Current Topics in Immunology (MICR 8204) examines
topical issues in Immunology in a journal club/round-table discussion
format. Two to three topics are chosen each semester and taught by
different ITP mentors. Literature readings are chosen to highlight both
fundamental conceptual advances and recent progress relevant to each
topic. While faculty provide introduction, background, and
amplification at each session, trainees are responsible for reading all
papers, presentation, and discussion. At the request of our trainees
and in consultation with the course directors, advanced students and
postdoctoral fellows have taken responsibility for selecting one of the
topics, and have served as lecturers and discussion leaders, providing
them with teaching exposure. Their performance is evaluated by the
course director or other ITP mentors. This course meets twice a week
for 1.5 hours for half a semester. Syllabus will be posted
Clinical Immunology and Immunopathology (Path 8280) provides students with an introduction to clinical conditions caused by aberrant performance of the immune system. In 2013 the focus was diseases associated with aberrant IgE production (primary immune deficiency and allergic disorders) and autoimmunity. The course provides an understanding of the clinical presentations and their underlying pathological and immune dysfunctions. Discussion centers on contemporary immune research that address critical components of each disease’s pathogenesis using current literature. This course meets twice a week for 1.5 hours for half a semester. To see the current syllabus click here.

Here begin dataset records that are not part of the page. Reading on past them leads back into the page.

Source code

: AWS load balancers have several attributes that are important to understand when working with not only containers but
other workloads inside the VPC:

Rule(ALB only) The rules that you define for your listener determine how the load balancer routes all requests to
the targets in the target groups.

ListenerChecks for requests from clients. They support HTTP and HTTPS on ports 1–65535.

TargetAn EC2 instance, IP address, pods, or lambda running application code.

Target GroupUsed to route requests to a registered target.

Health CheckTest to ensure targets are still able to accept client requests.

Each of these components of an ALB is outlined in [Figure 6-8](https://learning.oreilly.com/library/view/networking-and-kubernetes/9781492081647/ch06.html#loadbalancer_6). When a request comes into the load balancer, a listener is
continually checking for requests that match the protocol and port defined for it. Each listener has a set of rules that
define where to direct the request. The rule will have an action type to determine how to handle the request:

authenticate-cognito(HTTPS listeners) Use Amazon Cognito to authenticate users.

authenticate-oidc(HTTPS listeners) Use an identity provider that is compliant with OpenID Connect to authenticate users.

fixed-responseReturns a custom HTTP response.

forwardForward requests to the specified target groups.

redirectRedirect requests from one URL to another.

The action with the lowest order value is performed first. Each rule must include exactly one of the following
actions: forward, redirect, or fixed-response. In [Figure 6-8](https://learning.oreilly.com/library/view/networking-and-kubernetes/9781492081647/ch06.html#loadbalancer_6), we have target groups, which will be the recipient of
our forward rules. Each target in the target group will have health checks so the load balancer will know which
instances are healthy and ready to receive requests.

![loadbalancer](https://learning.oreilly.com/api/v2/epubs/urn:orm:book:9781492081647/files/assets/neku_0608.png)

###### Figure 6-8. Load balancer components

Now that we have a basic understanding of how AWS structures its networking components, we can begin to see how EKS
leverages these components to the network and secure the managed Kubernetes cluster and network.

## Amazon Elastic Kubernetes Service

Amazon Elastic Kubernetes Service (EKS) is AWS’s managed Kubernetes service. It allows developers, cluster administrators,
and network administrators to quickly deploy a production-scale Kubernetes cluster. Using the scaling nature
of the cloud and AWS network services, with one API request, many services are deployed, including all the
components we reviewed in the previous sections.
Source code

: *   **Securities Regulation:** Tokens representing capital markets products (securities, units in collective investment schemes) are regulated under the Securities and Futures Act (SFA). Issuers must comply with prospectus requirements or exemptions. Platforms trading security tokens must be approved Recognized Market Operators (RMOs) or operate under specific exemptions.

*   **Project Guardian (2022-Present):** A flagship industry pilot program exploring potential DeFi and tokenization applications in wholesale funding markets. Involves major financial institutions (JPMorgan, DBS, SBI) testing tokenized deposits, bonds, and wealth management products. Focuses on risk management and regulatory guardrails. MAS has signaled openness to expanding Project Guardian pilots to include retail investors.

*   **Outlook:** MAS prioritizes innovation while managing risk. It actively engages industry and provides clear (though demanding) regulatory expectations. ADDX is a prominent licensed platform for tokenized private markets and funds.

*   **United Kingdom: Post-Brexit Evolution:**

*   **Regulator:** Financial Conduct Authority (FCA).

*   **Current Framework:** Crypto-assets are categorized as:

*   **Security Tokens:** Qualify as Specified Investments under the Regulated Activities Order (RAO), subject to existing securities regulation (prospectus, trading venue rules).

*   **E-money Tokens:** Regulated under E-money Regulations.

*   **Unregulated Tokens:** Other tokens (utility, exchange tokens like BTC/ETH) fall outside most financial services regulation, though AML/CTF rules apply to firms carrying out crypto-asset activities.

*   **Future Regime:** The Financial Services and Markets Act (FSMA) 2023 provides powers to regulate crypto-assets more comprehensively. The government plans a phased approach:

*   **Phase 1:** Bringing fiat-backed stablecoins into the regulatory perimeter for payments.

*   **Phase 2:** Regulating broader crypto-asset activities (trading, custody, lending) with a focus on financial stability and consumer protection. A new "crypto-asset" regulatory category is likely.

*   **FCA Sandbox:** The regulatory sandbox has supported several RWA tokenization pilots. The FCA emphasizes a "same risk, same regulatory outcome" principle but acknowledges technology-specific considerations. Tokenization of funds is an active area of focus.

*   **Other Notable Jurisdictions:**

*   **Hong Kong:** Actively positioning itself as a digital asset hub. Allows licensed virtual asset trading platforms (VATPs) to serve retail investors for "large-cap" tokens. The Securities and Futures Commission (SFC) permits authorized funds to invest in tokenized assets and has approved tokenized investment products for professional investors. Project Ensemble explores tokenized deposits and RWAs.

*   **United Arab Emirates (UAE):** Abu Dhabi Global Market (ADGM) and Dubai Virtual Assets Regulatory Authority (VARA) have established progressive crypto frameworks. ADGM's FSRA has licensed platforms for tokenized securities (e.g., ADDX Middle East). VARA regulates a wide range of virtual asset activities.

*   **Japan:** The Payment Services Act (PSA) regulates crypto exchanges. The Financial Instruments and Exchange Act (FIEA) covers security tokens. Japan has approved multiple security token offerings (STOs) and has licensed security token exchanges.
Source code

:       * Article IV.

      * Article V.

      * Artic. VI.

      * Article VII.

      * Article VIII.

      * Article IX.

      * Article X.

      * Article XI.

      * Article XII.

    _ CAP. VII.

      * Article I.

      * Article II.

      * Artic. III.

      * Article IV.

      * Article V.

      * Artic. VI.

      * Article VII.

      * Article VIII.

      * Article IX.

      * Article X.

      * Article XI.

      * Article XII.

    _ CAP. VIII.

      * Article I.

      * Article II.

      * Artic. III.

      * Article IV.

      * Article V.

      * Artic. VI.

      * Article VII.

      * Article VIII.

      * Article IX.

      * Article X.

Tumors and the Immune System (PATH 8300). This module provides students with a comprehensive understanding of the extensive interactions between the immune system and neoplasia. The course focuses on discussion of contemporary literature, and will require students to have a strong knowledge of innate and adaptive immunity. This course meets twice a week for 1.5 hours for half a semester. To see the current syllabus click here.
Flow cytometry workshop. We now expect all trainees will complete an intensive workshop in Flow Cytometry offered by the Core Facility director, Joanne Lannigan, which includes both didactic and hands-on elements.
Other coursework. Additional requirements in Spring Y1 include and a journal club style colloquium in which students present. To fulfill curriculum requirements of both the GSAS and the chosen department, and to meet their evolving research interests, our trainees complete their formal course work by selecting one or more courses from a series of advanced elective courses in an area of interest. This coursework is chosen in consultation with the trainee's thesis advisor and the training program Graduate Advisory Committee. One of many advantages of our curriculum is the opportunity to expand additional specialized course offerings for ITP students. For example, students interested in immunity to infection usually take MICR 8400/8401 (Molecular Principles of Bacteriology and Virology/Microbial Pathogenesis) in Spring Y1, or in Y2. Students interested in immunity to Cancer usually take MICR 8040/8044 (Fundamentals in Cancer Biology/Cancer Signaling and Therapeutics).